▸ BRIEF: Transcribe all the lines below exactly. Omit the pictures.

▸ INFORMATION SHOWN:
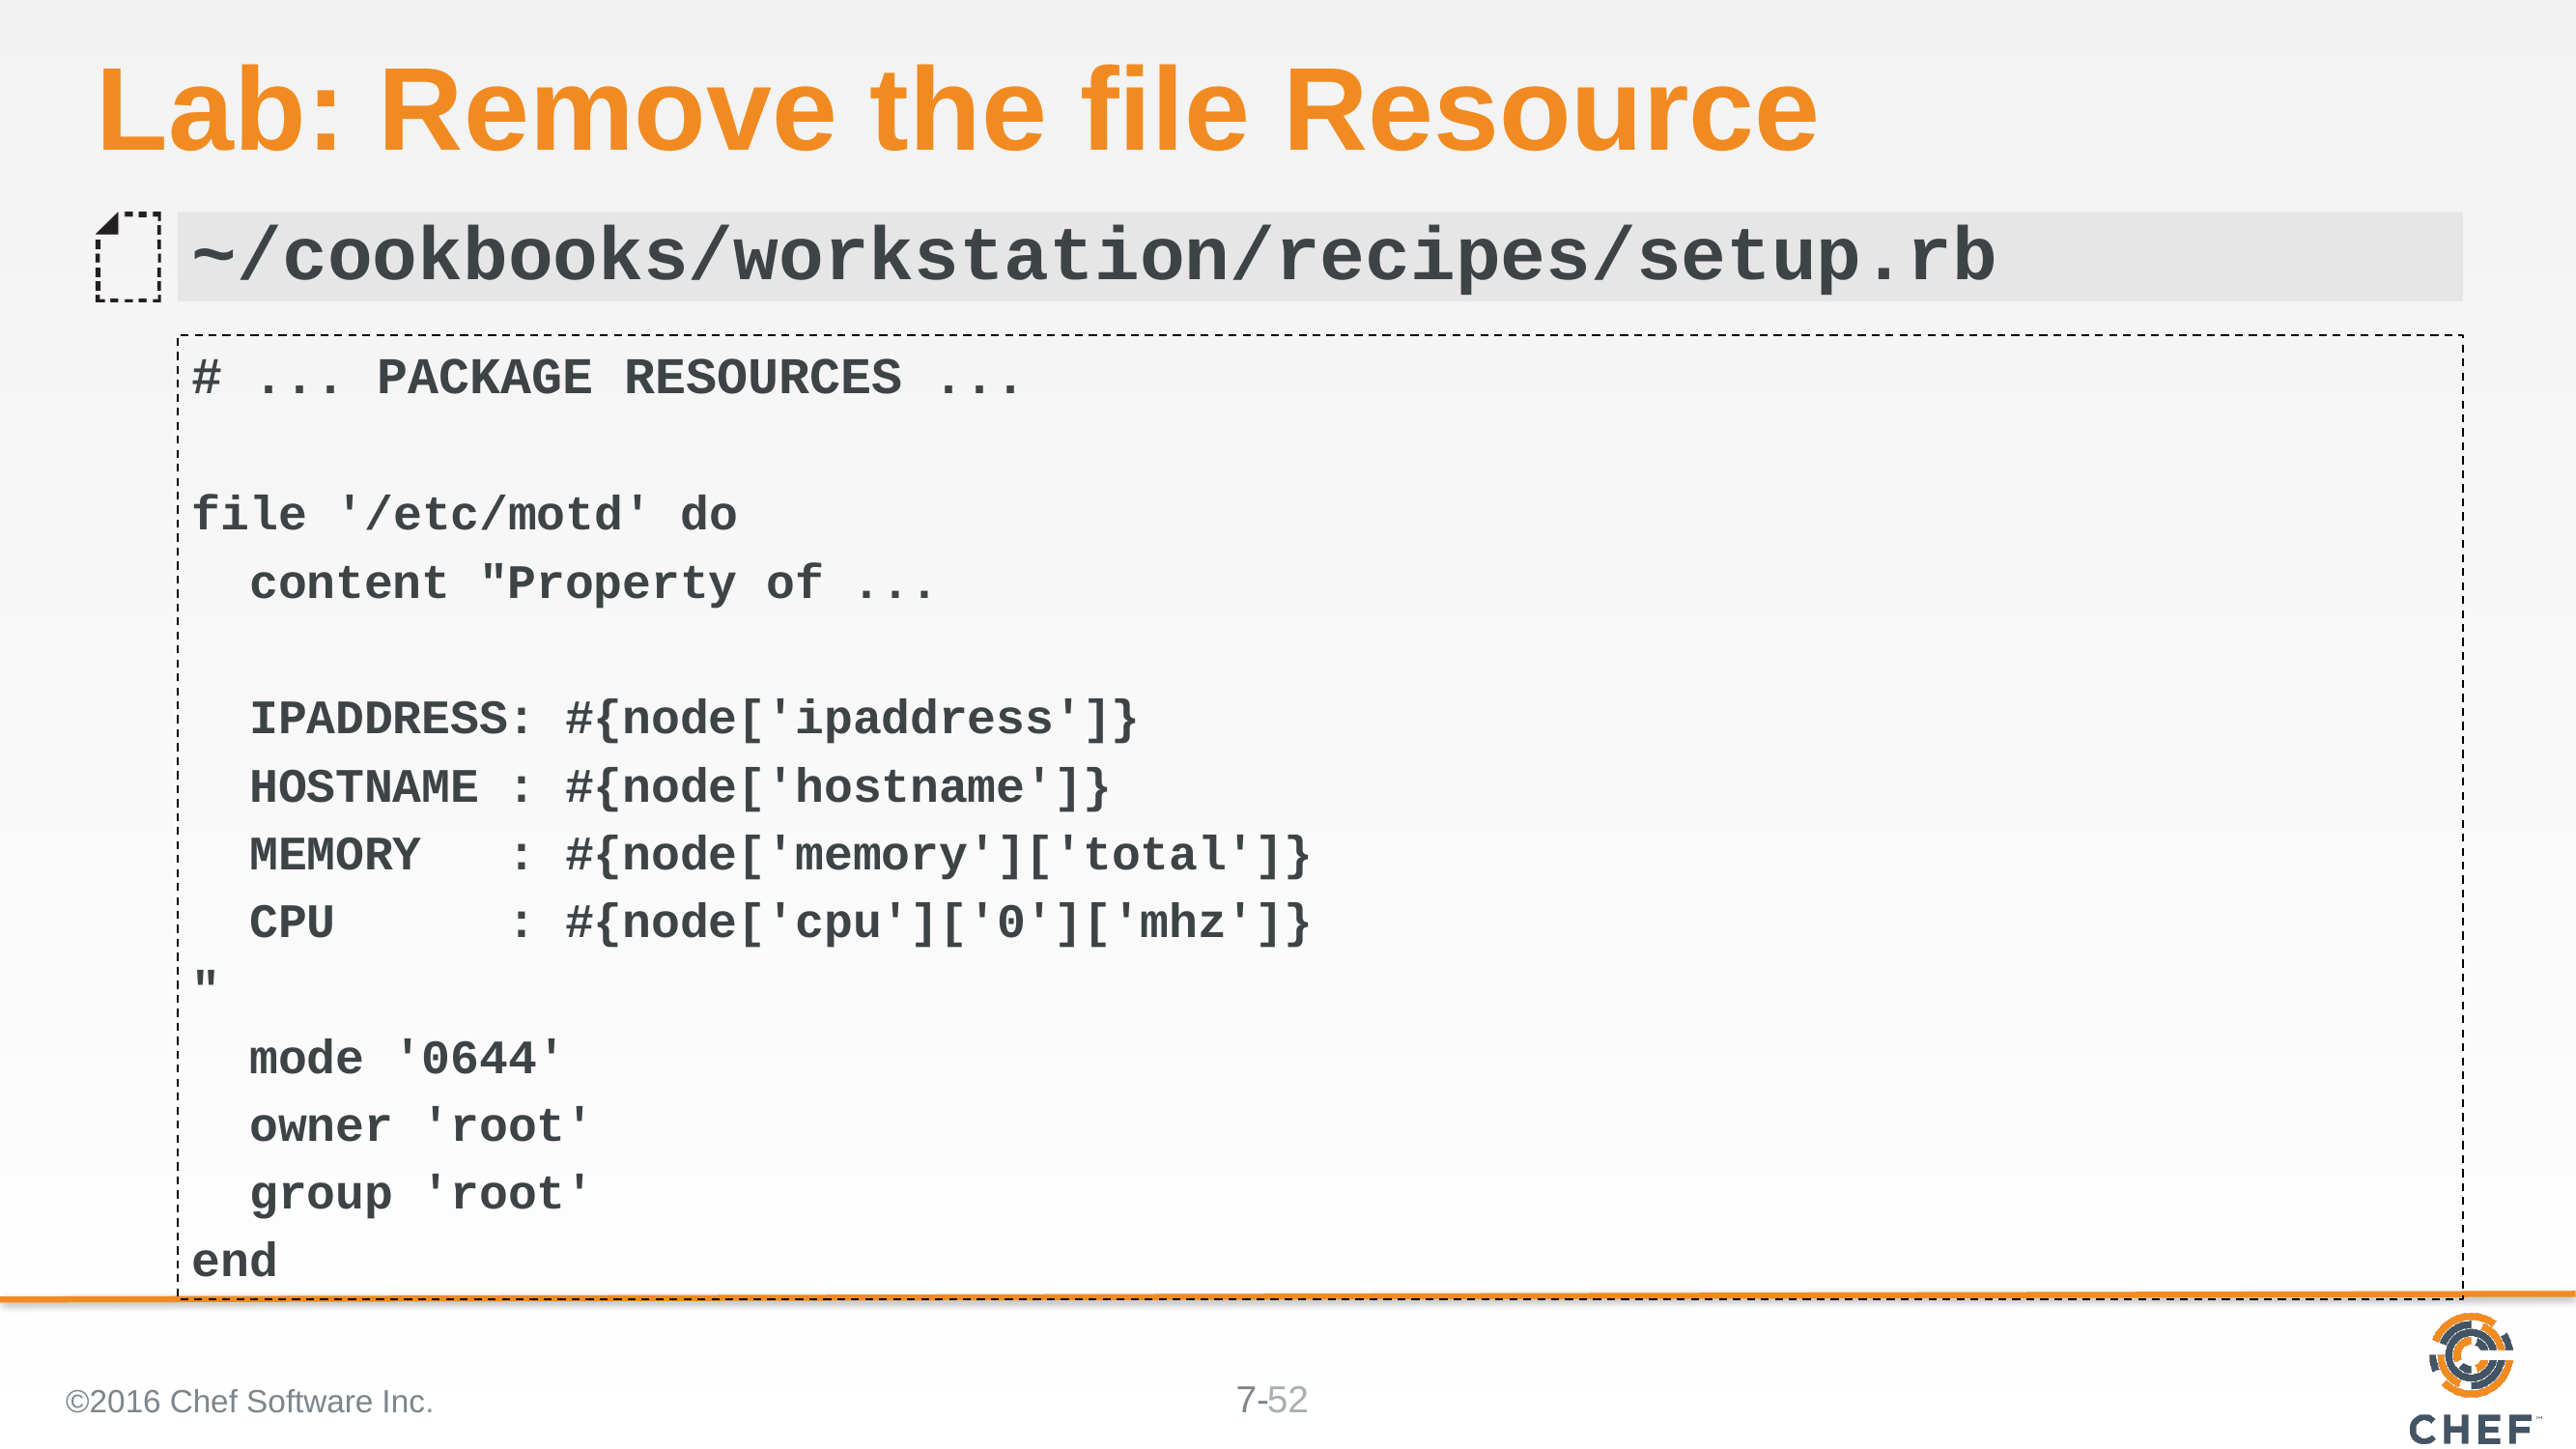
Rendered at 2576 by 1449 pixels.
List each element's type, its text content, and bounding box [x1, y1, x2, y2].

title Lab: Remove the file Resource [96, 48, 2463, 180]
footer ©2016 Chef Software Inc. [51, 1359, 952, 1440]
picture [2399, 1297, 2550, 1449]
list ~/cookbooks/workstation/recipes/setup.rb [177, 212, 2463, 302]
list # ... PACKAGE RESOURCES ... file '/etc/motd' do content "Property of ... IPADDRESS: #{node['ipaddress']} HOSTNAME : #{node['hostname']} MEMORY : #{node['memory']['total']} CPU : #{node['cpu']['0']['mhz']} " mode '0644' owner 'root' group 'root' end [177, 334, 2464, 1300]
slide_number 52 [998, 1359, 1578, 1437]
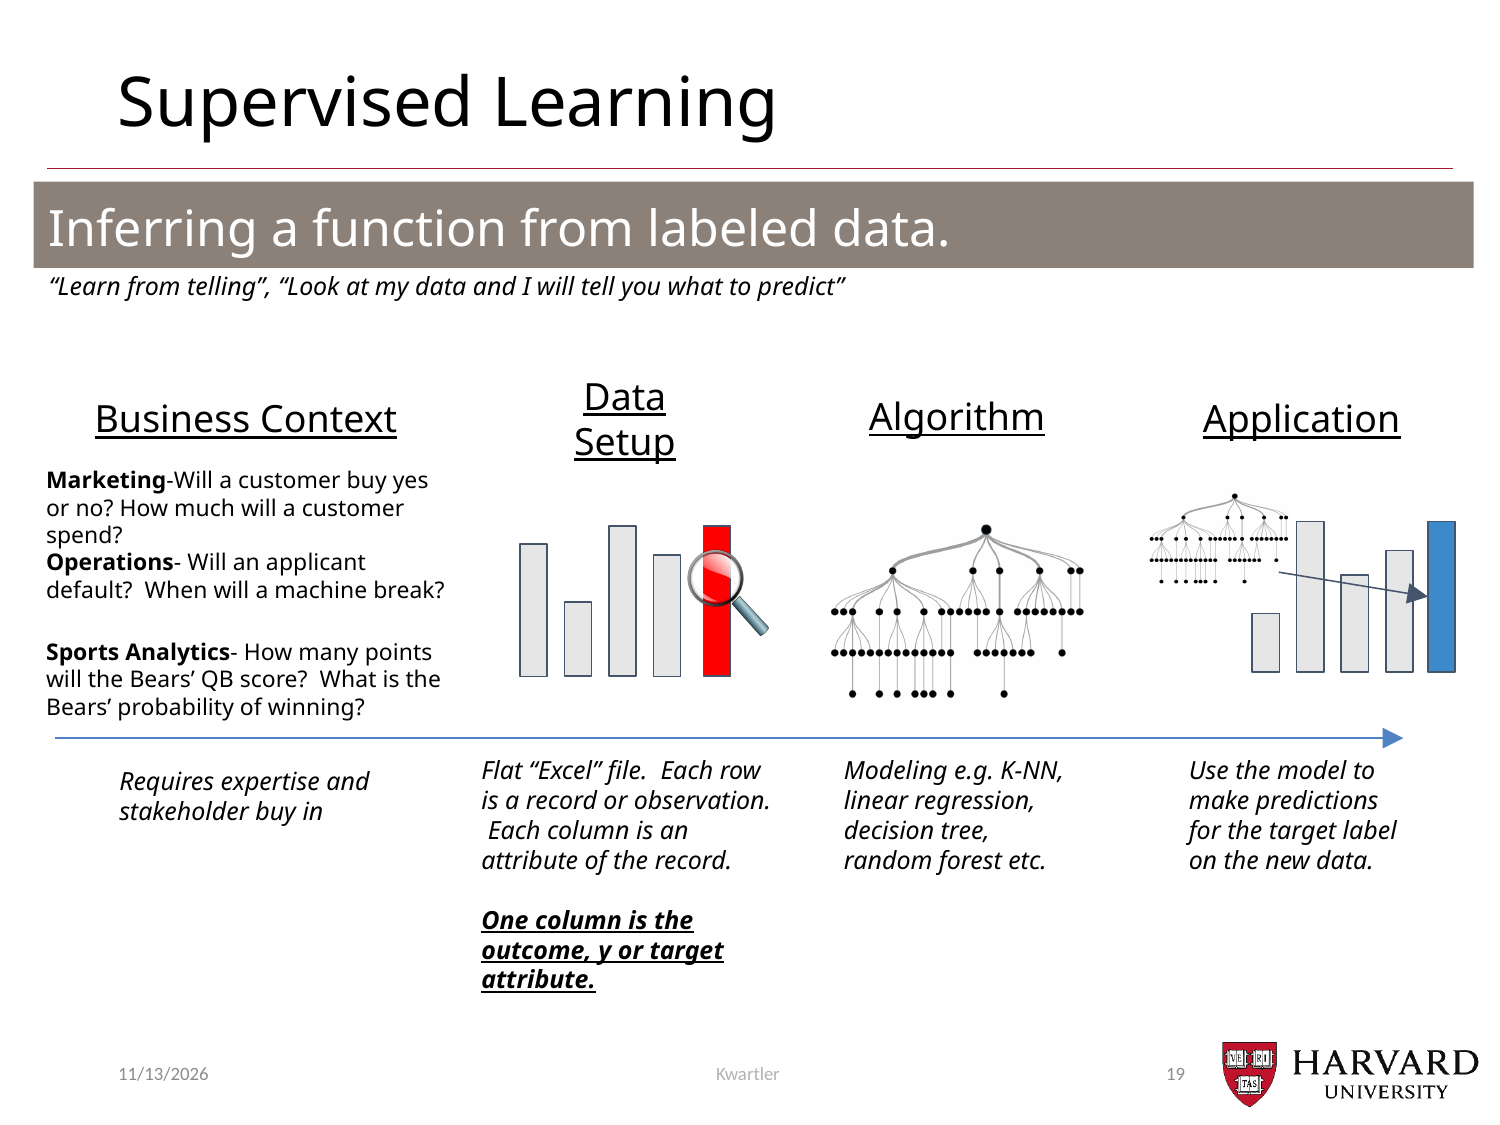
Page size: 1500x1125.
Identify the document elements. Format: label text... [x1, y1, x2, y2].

picture [828, 512, 1087, 717]
text_box Business Context [23, 380, 469, 452]
text_box Algorithm [842, 378, 1073, 450]
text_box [1148, 487, 1456, 672]
picture [687, 549, 769, 636]
text_box [703, 636, 731, 677]
text_box Marketing-Will a customer buy yes or no? How much will a customer spend? [30, 450, 461, 517]
text_box Flat “Excel” file. Each row is a record or observation. Each column is an attribute of the record. One column is the outcome, y or target attribute. [466, 739, 793, 1029]
footer Kwartler [496, 1042, 1004, 1103]
text_box Operations- Will an applicant default? When will a machine break? [30, 517, 461, 621]
text_box Use the model to make predictions for the target label on the new data. [1173, 739, 1431, 861]
text_box Sports Analytics- How many points will the Bears’ QB score? What is the Bears’ probability of winning? [30, 621, 461, 737]
text_box Requires expertise and stakeholder buy in [104, 750, 388, 905]
title Supervised Learning [103, 59, 1397, 157]
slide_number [103, 1042, 441, 1103]
text_box [703, 525, 731, 549]
slide_number 19 [1059, 1042, 1200, 1103]
text_box Inferring a function from labeled data. [33, 181, 1474, 255]
text_box Application [1170, 380, 1434, 452]
picture [1200, 1024, 1500, 1125]
text_box Modeling e.g. K-NN, linear regression, decision tree, random forest etc. [828, 739, 1086, 894]
text_box “Learn from telling”, “Look at my data and I will tell you what to predict” [33, 255, 1474, 296]
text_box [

▸ SOLUTION TO THIS PROBLEM:
Rendered at 2576 by 1449 pixels.
List each element's type, its text content, and bounding box [x1, y1, x2, y2].

title Lab: Remove the file Resource [96, 48, 2463, 180]
footer ©2016 Chef Software Inc. [51, 1359, 952, 1440]
picture [2399, 1297, 2550, 1449]
list ~/cookbooks/workstation/recipes/setup.rb [177, 212, 2463, 302]
list # ... PACKAGE RESOURCES ... file '/etc/motd' do content "Property of ... IPADDRESS: #{node['ipaddress']} HOSTNAME : #{node['hostname']} MEMORY : #{node['memory']['total']} CPU : #{node['cpu']['0']['mhz']} " mode '0644' owner 'root' group 'root' end [177, 334, 2464, 1300]
slide_number 52 [998, 1359, 1578, 1437]
Page size: 1500x1125.
Identify the document elements. Format: label text... [x1, y1, x2, y2].

picture [828, 512, 1087, 717]
text_box Business Context [23, 380, 469, 452]
text_box Algorithm [842, 378, 1073, 450]
text_box [1148, 487, 1456, 672]
picture [687, 549, 769, 636]
text_box [703, 636, 731, 677]
text_box Marketing-Will a customer buy yes or no? How much will a customer spend? [30, 450, 461, 517]
text_box Flat “Excel” file. Each row is a record or observation. Each column is an attribute of the record. One column is the outcome, y or target attribute. [466, 739, 793, 1029]
footer Kwartler [496, 1042, 1004, 1103]
text_box Operations- Will an applicant default? When will a machine break? [30, 517, 461, 621]
text_box Use the model to make predictions for the target label on the new data. [1173, 739, 1431, 861]
text_box Sports Analytics- How many points will the Bears’ QB score? What is the Bears’ probability of winning? [30, 621, 461, 737]
text_box Requires expertise and stakeholder buy in [104, 750, 388, 905]
title Supervised Learning [103, 59, 1397, 157]
slide_number [103, 1042, 441, 1103]
text_box [703, 525, 731, 549]
slide_number 19 [1059, 1042, 1200, 1103]
text_box Inferring a function from labeled data. [33, 181, 1474, 255]
text_box Application [1170, 380, 1434, 452]
picture [1200, 1024, 1500, 1125]
text_box Modeling e.g. K-NN, linear regression, decision tree, random forest etc. [828, 739, 1086, 894]
text_box “Learn from telling”, “Look at my data and I will tell you what to predict” [33, 255, 1474, 296]
text_box [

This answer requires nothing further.